Alors que la Société est plongée dans un pessimisme la faisant douter d’elle-même, voici qu’elle rebondit dans ces heures où elle est blessée, agressée sur ses valeurs fondatrices de liberté et du respect des personnes.
Si les civilisations sont mortelles, comme le rappelait Valéry, la Nation est magnifiquement vivante. Menacée, elle se refuse d’être menaçante ; quelle force et quelle noblesse !
Le sursaut de la marche « historique » du 11 janvier fit entendre une urgente et saine question : « Et après » ; d’aucuns pressentent qu’elle est juste, mais se demandent avec appréhension comment réussir désormais ce qui n’a pas été possible hier.
Personne n’aime les changements mais le modèle qu’on croyait rassurant ne l’est plus. Cette observation partagée traduit à minima les conditions pour entrer dans « l’après ».
Le corps social sait, même s’il ne l’avoue pas toujours, qu’il ne trouvera son unité que dans une ferme détermination à discerner les ruptures à opérer pour quitter un temps qui n’est déjà plus. La liberté d’émotion et d’expression doit être suivie de celle de la réflexion ; l’heure est trop grave pour que soit différée la mise en œuvre des conditions d’un « faire ensemble » pour un mieux « vivre ensemble ».
Le corps social est rompu parce qu’il n’a pas su vivre des partages, non qu’il n’ait pas essayé, soyons justes, mais la politique d’immigration n’a pas su, ou pu prendre en compte des différences qui se sont avérées des frontières.
Manuel Valls n’hésite pas à parler d’apartheid alors que Nicolas Sarkozy se dit consterné par une telle expression. La consternation ne naît-elle pas de ce refus de nommer ce qui est.
Nombre de personnes issues de l’immigration et leurs descendants connaissent un chômage récurrent et massif, d’où un sentiment d’injustice jusqu’à éprouver celui d’être rejetés par la Société.

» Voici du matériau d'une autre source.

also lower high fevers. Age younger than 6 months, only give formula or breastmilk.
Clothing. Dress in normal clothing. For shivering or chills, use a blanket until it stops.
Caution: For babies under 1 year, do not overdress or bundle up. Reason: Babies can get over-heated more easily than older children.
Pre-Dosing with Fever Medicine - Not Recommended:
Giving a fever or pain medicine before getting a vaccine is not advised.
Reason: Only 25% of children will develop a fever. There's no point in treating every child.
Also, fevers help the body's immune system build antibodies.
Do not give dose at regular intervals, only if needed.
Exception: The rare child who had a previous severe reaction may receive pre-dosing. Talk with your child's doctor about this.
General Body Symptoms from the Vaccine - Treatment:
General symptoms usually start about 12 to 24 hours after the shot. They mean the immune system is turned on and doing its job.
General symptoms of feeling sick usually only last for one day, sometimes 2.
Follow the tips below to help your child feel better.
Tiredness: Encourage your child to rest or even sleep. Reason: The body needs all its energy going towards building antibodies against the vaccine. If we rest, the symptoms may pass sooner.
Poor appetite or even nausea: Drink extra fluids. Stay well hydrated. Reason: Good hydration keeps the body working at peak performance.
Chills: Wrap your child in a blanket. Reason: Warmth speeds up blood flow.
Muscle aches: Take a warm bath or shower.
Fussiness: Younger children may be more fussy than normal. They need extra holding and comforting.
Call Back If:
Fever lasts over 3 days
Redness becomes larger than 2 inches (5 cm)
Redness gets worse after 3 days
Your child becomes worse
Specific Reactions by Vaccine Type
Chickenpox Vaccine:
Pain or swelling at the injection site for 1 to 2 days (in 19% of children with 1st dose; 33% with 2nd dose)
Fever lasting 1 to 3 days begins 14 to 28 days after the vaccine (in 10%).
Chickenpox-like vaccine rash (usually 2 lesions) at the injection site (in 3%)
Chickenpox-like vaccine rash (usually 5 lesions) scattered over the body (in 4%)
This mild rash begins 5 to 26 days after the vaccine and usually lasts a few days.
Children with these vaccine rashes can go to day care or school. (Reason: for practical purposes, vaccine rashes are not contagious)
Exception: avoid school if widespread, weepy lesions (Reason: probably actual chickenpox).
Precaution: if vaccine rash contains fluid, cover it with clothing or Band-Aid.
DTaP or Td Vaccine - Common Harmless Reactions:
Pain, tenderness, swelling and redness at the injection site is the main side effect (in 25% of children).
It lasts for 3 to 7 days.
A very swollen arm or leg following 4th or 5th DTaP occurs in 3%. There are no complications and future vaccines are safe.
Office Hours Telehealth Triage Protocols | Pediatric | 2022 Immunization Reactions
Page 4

Le « vivre ensemble », mal préparé, a été accueilli au sein de grandes opérations d’urbanisme dont la conception portait pourtant la trace de réels idéaux. Tout a sombré. Le départ des classes moyennes a accéléré le fait que certains de ces quartiers sont devenus des enclos identitaires.
La progression des addictions n’est pas non plus étrangère au maintien de territoires de non-droit, fracturés socialement par les économies parallèles et souterraines.

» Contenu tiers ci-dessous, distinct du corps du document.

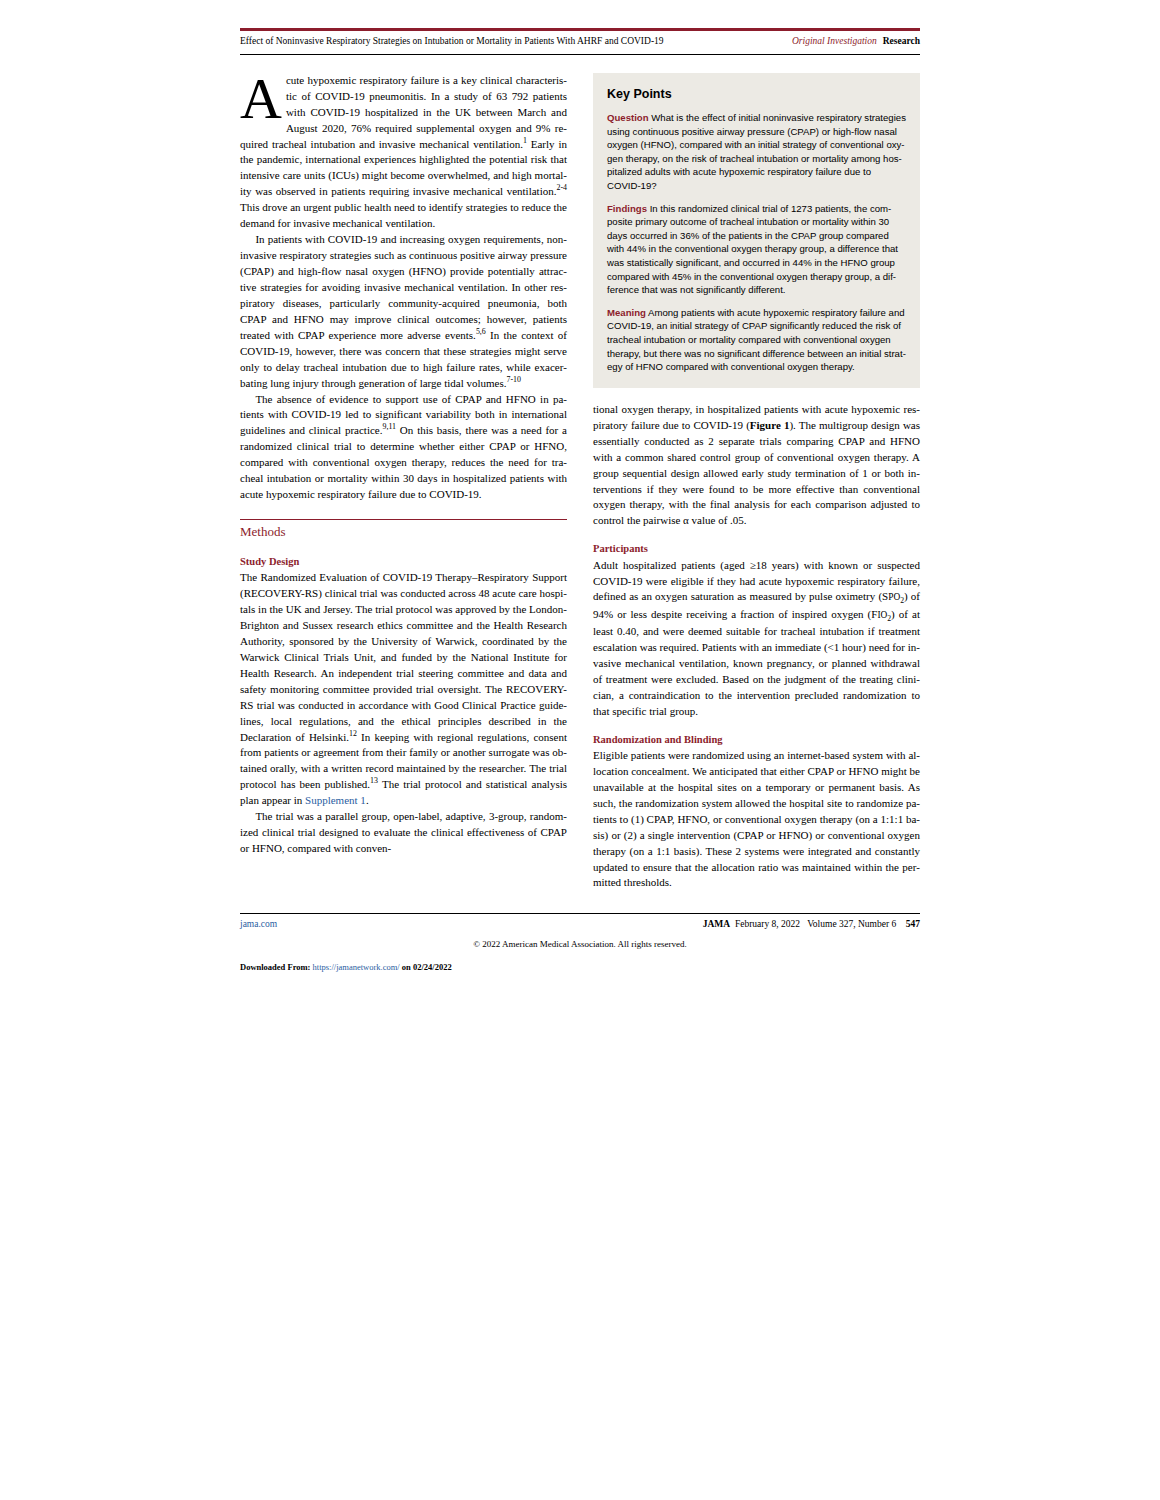Effect of Noninvasive Respiratory Strategies on Intubation or Mortality in Patients With AHRF and COVID-19
Original Investigation Research
Acute hypoxemic respiratory failure is a key clinical characteristic of COVID-19 pneumonitis. In a study of 63 792 patients with COVID-19 hospitalized in the UK between March and August 2020, 76% required supplemental oxygen and 9% required tracheal intubation and invasive mechanical ventilation.1 Early in the pandemic, international experiences highlighted the potential risk that intensive care units (ICUs) might become overwhelmed, and high mortality was observed in patients requiring invasive mechanical ventilation.2-4 This drove an urgent public health need to identify strategies to reduce the demand for invasive mechanical ventilation.
In patients with COVID-19 and increasing oxygen requirements, noninvasive respiratory strategies such as continuous positive airway pressure (CPAP) and high-flow nasal oxygen (HFNO) provide potentially attractive strategies for avoiding invasive mechanical ventilation. In other respiratory diseases, particularly community-acquired pneumonia, both CPAP and HFNO may improve clinical outcomes; however, patients treated with CPAP experience more adverse events.5,6 In the context of COVID-19, however, there was concern that these strategies might serve only to delay tracheal intubation due to high failure rates, while exacerbating lung injury through generation of large tidal volumes.7-10
The absence of evidence to support use of CPAP and HFNO in patients with COVID-19 led to significant variability both in international guidelines and clinical practice.9,11 On this basis, there was a need for a randomized clinical trial to determine whether either CPAP or HFNO, compared with conventional oxygen therapy, reduces the need for tracheal intubation or mortality within 30 days in hospitalized patients with acute hypoxemic respiratory failure due to COVID-19.
Methods
Study Design
The Randomized Evaluation of COVID-19 Therapy–Respiratory Support (RECOVERY-RS) clinical trial was conducted across 48 acute care hospitals in the UK and Jersey. The trial protocol was approved by the London-Brighton and Sussex research ethics committee and the Health Research Authority, sponsored by the University of Warwick, coordinated by the Warwick Clinical Trials Unit, and funded by the National Institute for Health Research. An independent trial steering committee and data and safety monitoring committee provided trial oversight. The RECOVERY-RS trial was conducted in accordance with Good Clinical Practice guidelines, local regulations, and the ethical principles described in the Declaration of Helsinki.12 In keeping with regional regulations, consent from patients or agreement from their family or another surrogate was obtained orally, with a written record maintained by the researcher. The trial protocol has been published.13 The trial protocol and statistical analysis plan appear in Supplement 1.
The trial was a parallel group, open-label, adaptive, 3-group, randomized clinical trial designed to evaluate the clinical effectiveness of CPAP or HFNO, compared with conven-
Key Points
Question What is the effect of initial noninvasive respiratory strategies using continuous positive airway pressure (CPAP) or high-flow nasal oxygen (HFNO), compared with an initial strategy of conventional oxygen therapy, on the risk of tracheal intubation or mortality among hospitalized adults with acute hypoxemic respiratory failure due to COVID-19?
Findings In this randomized clinical trial of 1273 patients, the composite primary outcome of tracheal intubation or mortality within 30 days occurred in 36% of the patients in the CPAP group compared with 44% in the conventional oxygen therapy group, a difference that was statistically significant, and occurred in 44% in the HFNO group compared with 45% in the conventional oxygen therapy group, a difference that was not significantly different.
Meaning Among patients with acute hypoxemic respiratory failure and COVID-19, an initial strategy of CPAP significantly reduced the risk of tracheal intubation or mortality compared with conventional oxygen therapy, but there was no significant difference between an initial strategy of HFNO compared with conventional oxygen therapy.
tional oxygen therapy, in hospitalized patients with acute hypoxemic respiratory failure due to COVID-19 (Figure 1). The multigroup design was essentially conducted as 2 separate trials comparing CPAP and HFNO with a common shared control group of conventional oxygen therapy. A group sequential design allowed early study termination of 1 or both interventions if they were found to be more effective than conventional oxygen therapy, with the final analysis for each comparison adjusted to control the pairwise α value of .05.
Participants
Adult hospitalized patients (aged ≥18 years) with known or suspected COVID-19 were eligible if they had acute hypoxemic respiratory failure, defined as an oxygen saturation as measured by pulse oximetry (SPO2) of 94% or less despite receiving a fraction of inspired oxygen (FIO2) of at least 0.40, and were deemed suitable for tracheal intubation if treatment escalation was required. Patients with an immediate (<1 hour) need for invasive mechanical ventilation, known pregnancy, or planned withdrawal of treatment were excluded. Based on the judgment of the treating clinician, a contraindication to the intervention precluded randomization to that specific trial group.
Randomization and Blinding
Eligible patients were randomized using an internet-based system with allocation concealment. We anticipated that either CPAP or HFNO might be unavailable at the hospital sites on a temporary or permanent basis. As such, the randomization system allowed the hospital site to randomize patients to (1) CPAP, HFNO, or conventional oxygen therapy (on a 1:1:1 basis) or (2) a single intervention (CPAP or HFNO) or conventional oxygen therapy (on a 1:1 basis). These 2 systems were integrated and constantly updated to ensure that the allocation ratio was maintained within the permitted thresholds.
jama.com
JAMA February 8, 2022 Volume 327, Number 6 547
© 2022 American Medical Association. All rights reserved.
Downloaded From: https://jamanetwork.com/ on 02/24/2022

Les plus fragiles de notre Société en sont les captifs pour vivre en ghettos, littéralement des lieux d’où on ne sort pas ; combien de leurs habitants jugent qu’ils ne s’en sortent plus en raison de l’éclatement des codes du « vivre ensemble » et de l’instrumentalisation du religieux qui au lieu de relier s’avère parfois l’alibi de la violence.
Dans son ouvrage « La femme de Job », Andrée Chedid, écrit : « Dieu se défaisait de son masque vengeur. Le Dieu sans mesure, plus vaste que les horizons ; le Dieu qui disparaît et renaît dans toutes les langues s’exprimait, enfin, d’une autre voix.
L’autre voix à entendre est de comprendre que de violent et de vengeur, il n’y a que l’homme.
Les Sociétés plus fragiles doivent se libérer des idées de puissance pour être attentives à la vulnérabilité. Dans ces moments, il serait bien de méditer la réflexion de Paul Ricoeur : « l’objet de la responsabilité est le fragile pour être confié à notre garde, à notre soin ».
La question n’est pas seulement le débat sur la laïcité que de reconnaître que tous, laïcs et religieux, sont appelés à une plus vive attention à la fragilité, condition d’un « faire ensemble » pour « vivre ensemble ».